**YOUR OBJECTIVE**
What you produce should be an exact transcription of the data, minus any pictures.

**DATA SECTION**
Segment Open

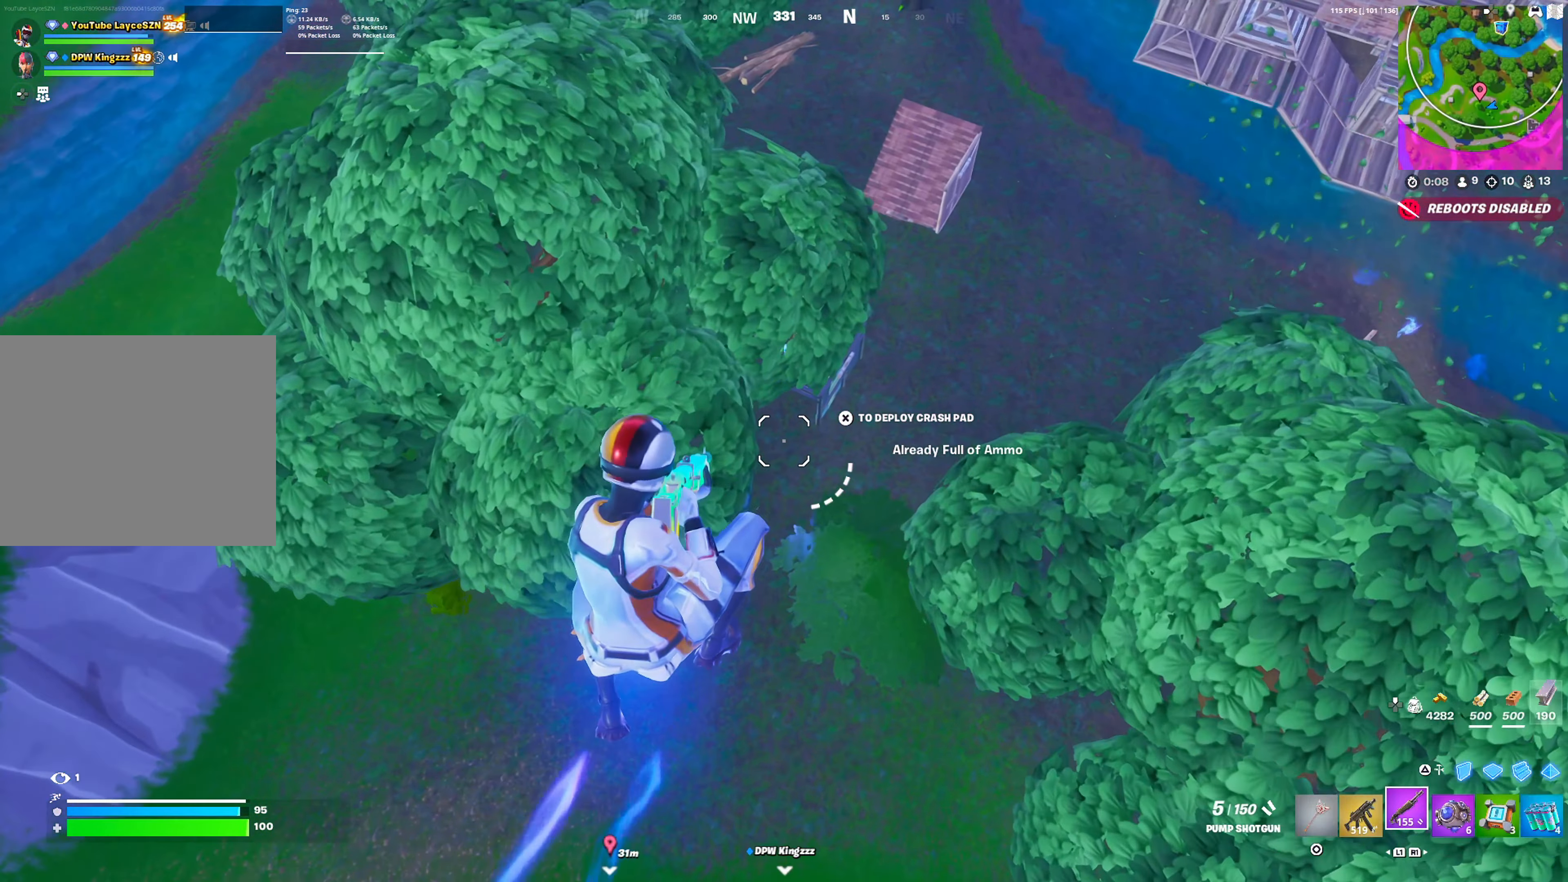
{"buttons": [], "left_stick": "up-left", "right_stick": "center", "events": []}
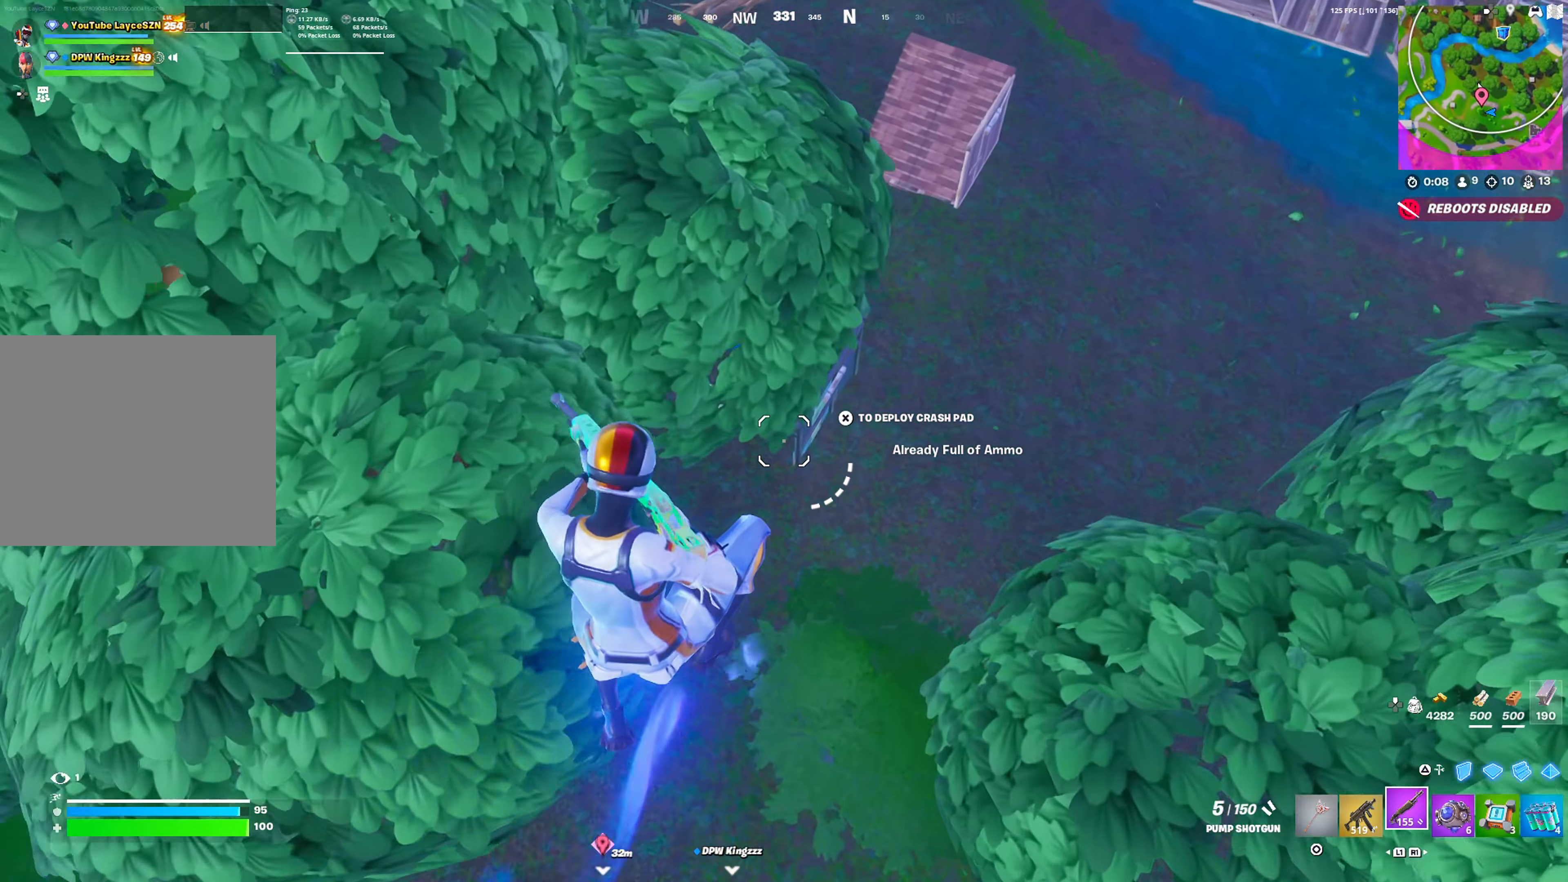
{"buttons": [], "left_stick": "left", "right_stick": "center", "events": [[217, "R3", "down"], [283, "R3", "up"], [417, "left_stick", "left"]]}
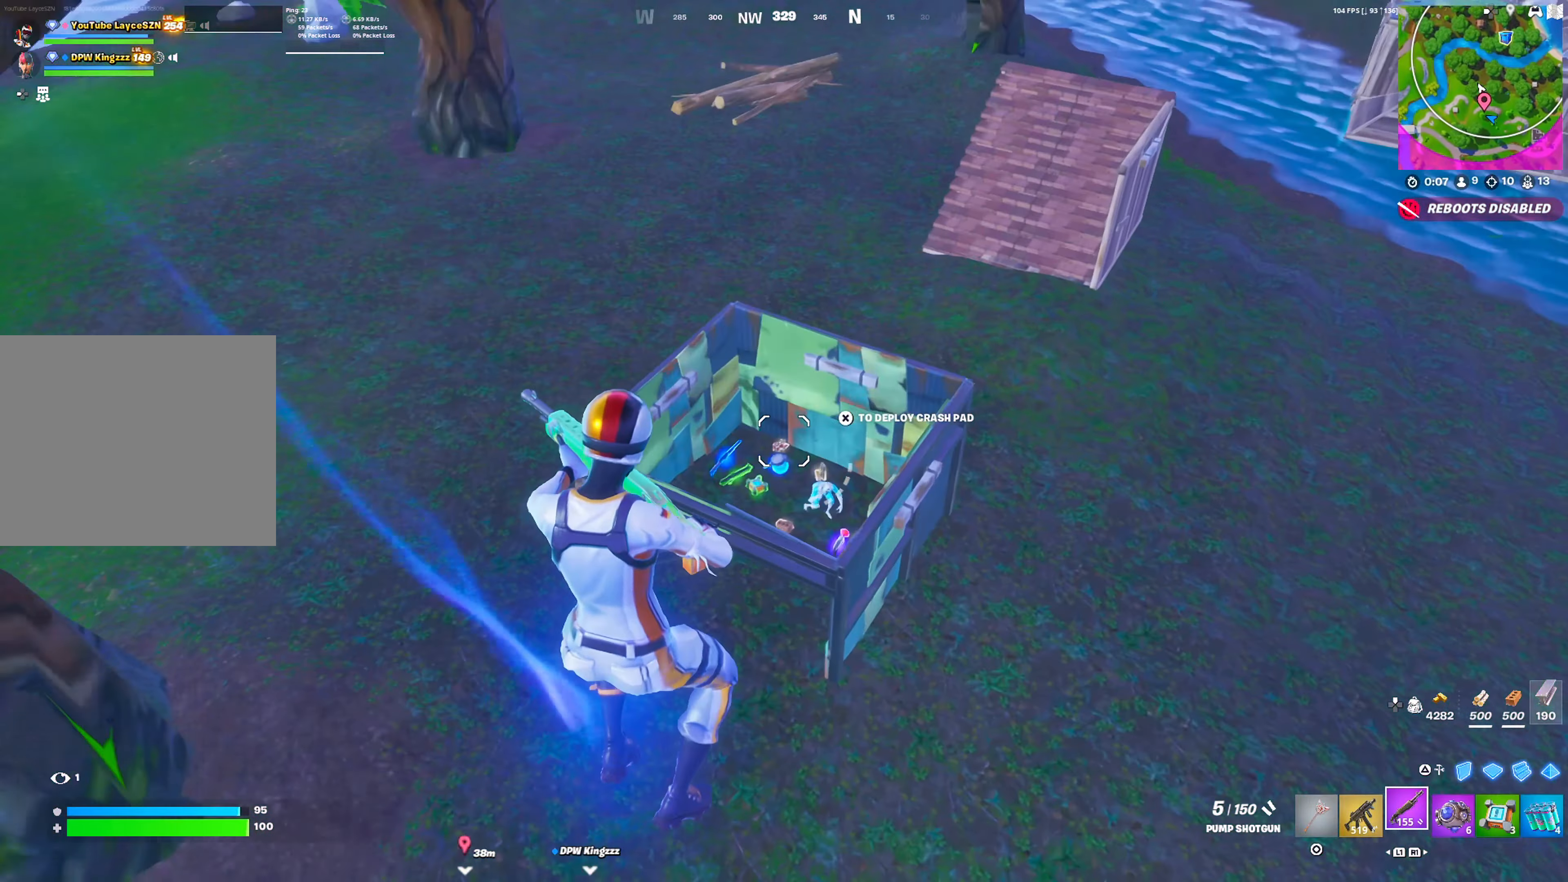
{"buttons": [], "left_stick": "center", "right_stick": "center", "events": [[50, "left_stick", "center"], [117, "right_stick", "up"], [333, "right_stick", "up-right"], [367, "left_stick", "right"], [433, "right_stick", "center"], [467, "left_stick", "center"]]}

Segment Closed

**SOLUTION TO THIS EXERCISE**
{"buttons": [], "left_stick": "up-left", "right_stick": "center", "events": []}
{"buttons": [], "left_stick": "left", "right_stick": "center", "events": [[217, "R3", "down"], [283, "R3", "up"], [417, "left_stick", "left"]]}
{"buttons": [], "left_stick": "center", "right_stick": "center", "events": [[50, "left_stick", "center"], [117, "right_stick", "up"], [333, "right_stick", "up-right"], [367, "left_stick", "right"], [433, "right_stick", "center"], [467, "left_stick", "center"]]}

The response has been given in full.